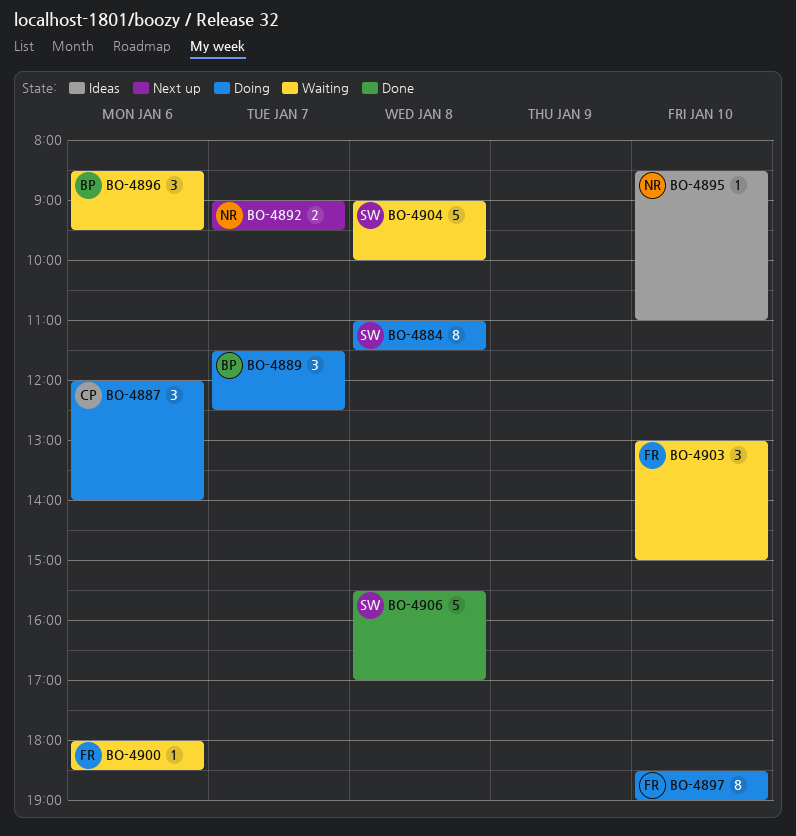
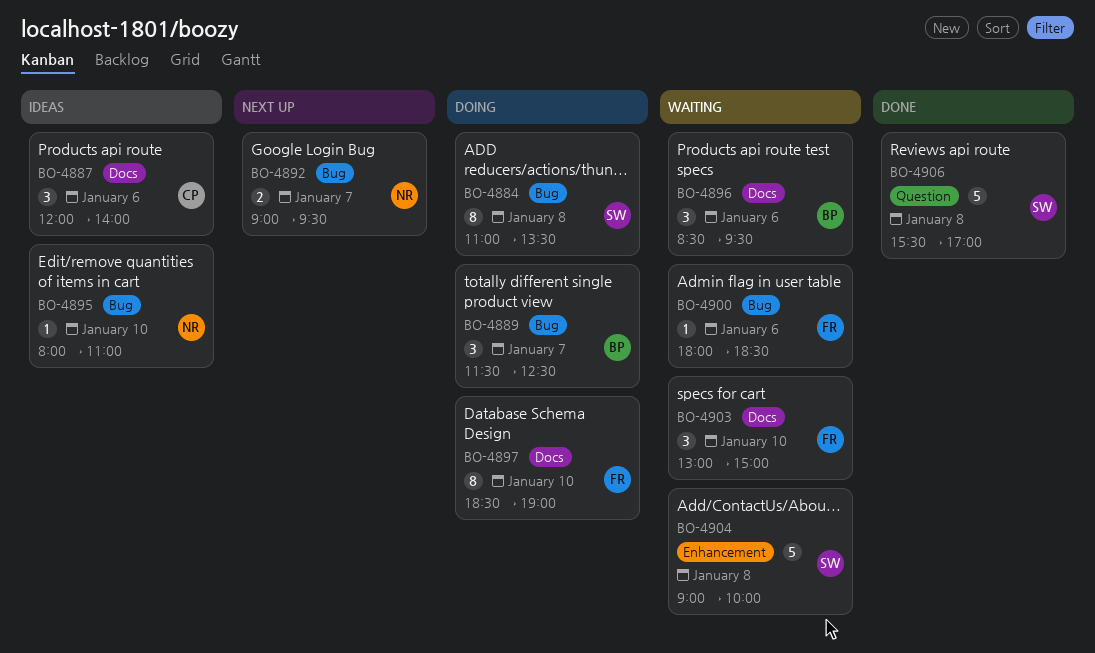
BO-4884, ends: 11:30 -> 13:30
BO-4887, status: Doing -> Ideas
BO-4895, begins: 08:30 -> 08:00

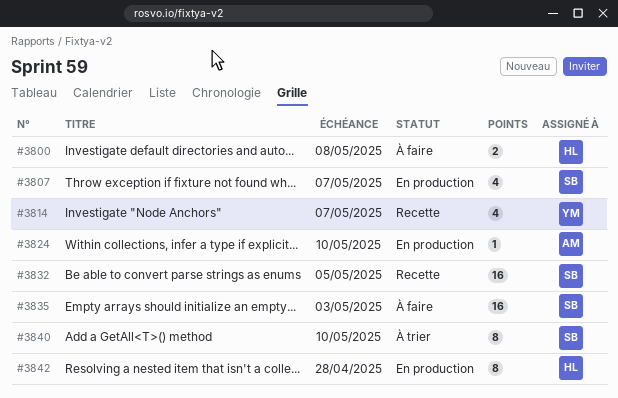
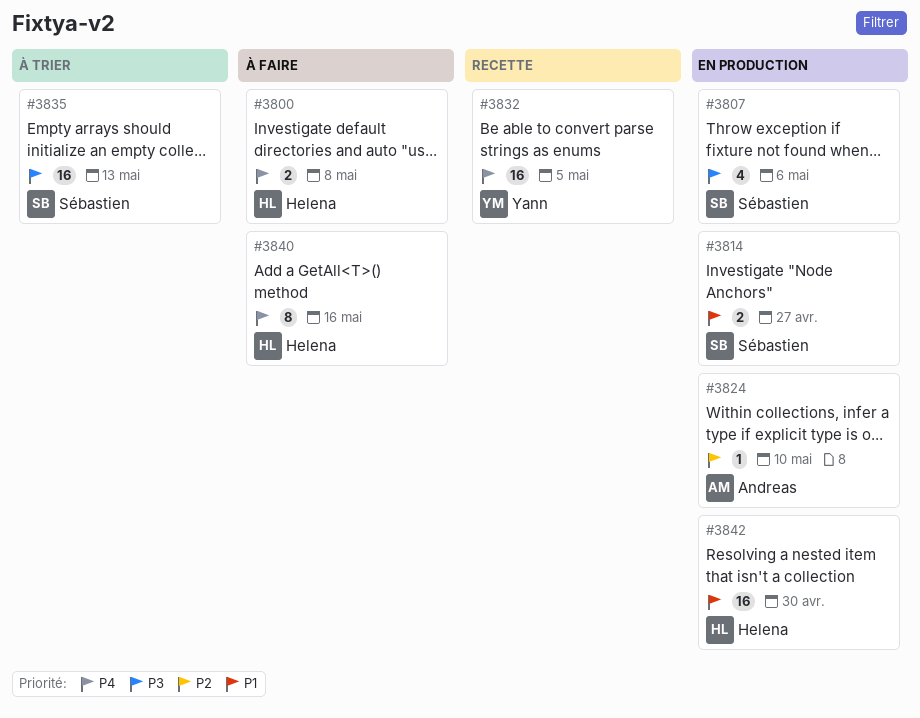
#3807, due: May 7 -> May 6
#3814, status: Recette -> En production
#3814, owner: Yann -> Sébastien
#3814, estimate: 4 -> 2
#3814, due: May 7 -> Apr 27
#3832, owner: Sébastien -> Yann
#3835, status: À faire -> À trier
#3835, due: May 3 -> May 13
#3840, status: À trier -> À faire
#3840, owner: Sébastien -> Helena
#3840, due: May 10 -> May 16
#3842, estimate: 8 -> 16
#3842, due: Apr 28 -> Apr 30

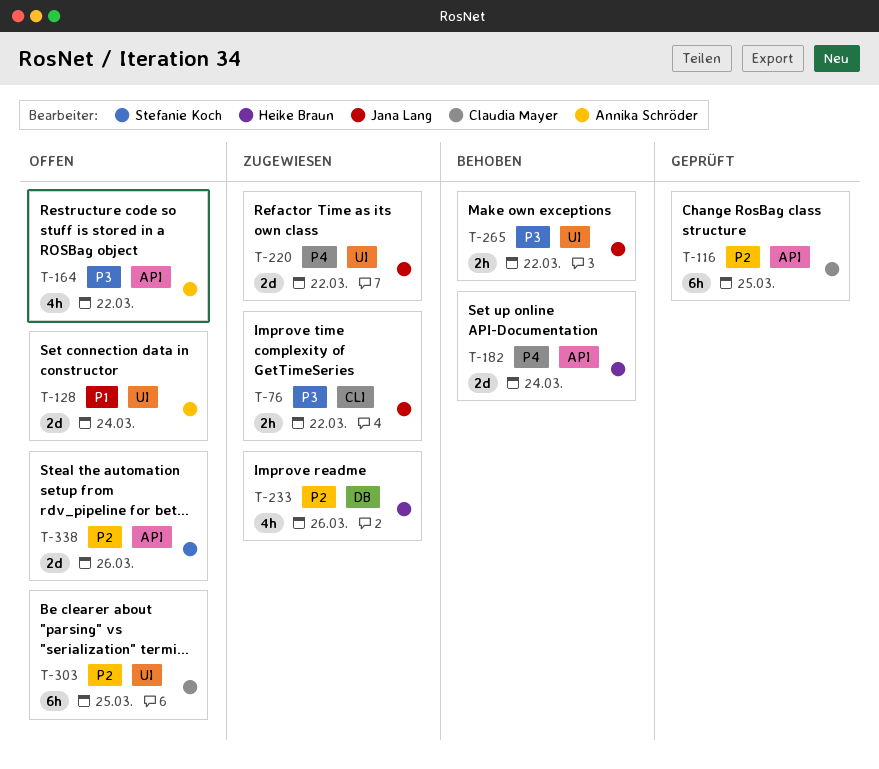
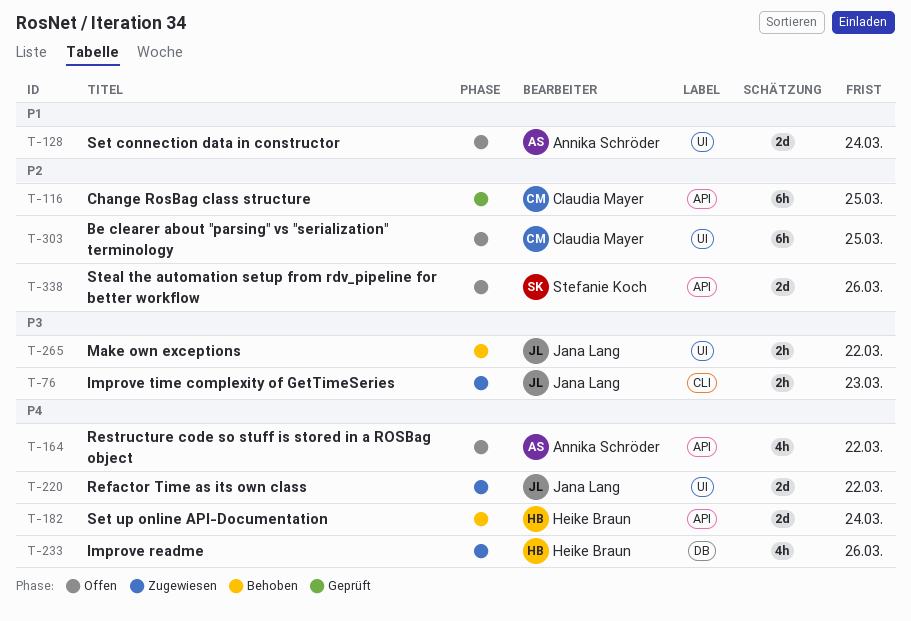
T-76, due: Mar 22 -> Mar 23
T-164, priority: P3 -> P4
T-233, priority: P2 -> P4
□ □ □ □ □
◆ WORK TO BE COMPLETED ◆
When copying from the data above, print only the lines from the line containing "#3814, status: Recette -> En production" to the line containing "T-164, priority: P3 -> P4", exactly, and leave the pictures out.

◆ COMPLETED TASK ◆
#3814, status: Recette -> En production
#3814, owner: Yann -> Sébastien
#3814, estimate: 4 -> 2
#3814, due: May 7 -> Apr 27
#3832, owner: Sébastien -> Yann
#3835, status: À faire -> À trier
#3835, due: May 3 -> May 13
#3840, status: À trier -> À faire
#3840, owner: Sébastien -> Helena
#3840, due: May 10 -> May 16
#3842, estimate: 8 -> 16
#3842, due: Apr 28 -> Apr 30

T-76, due: Mar 22 -> Mar 23
T-164, priority: P3 -> P4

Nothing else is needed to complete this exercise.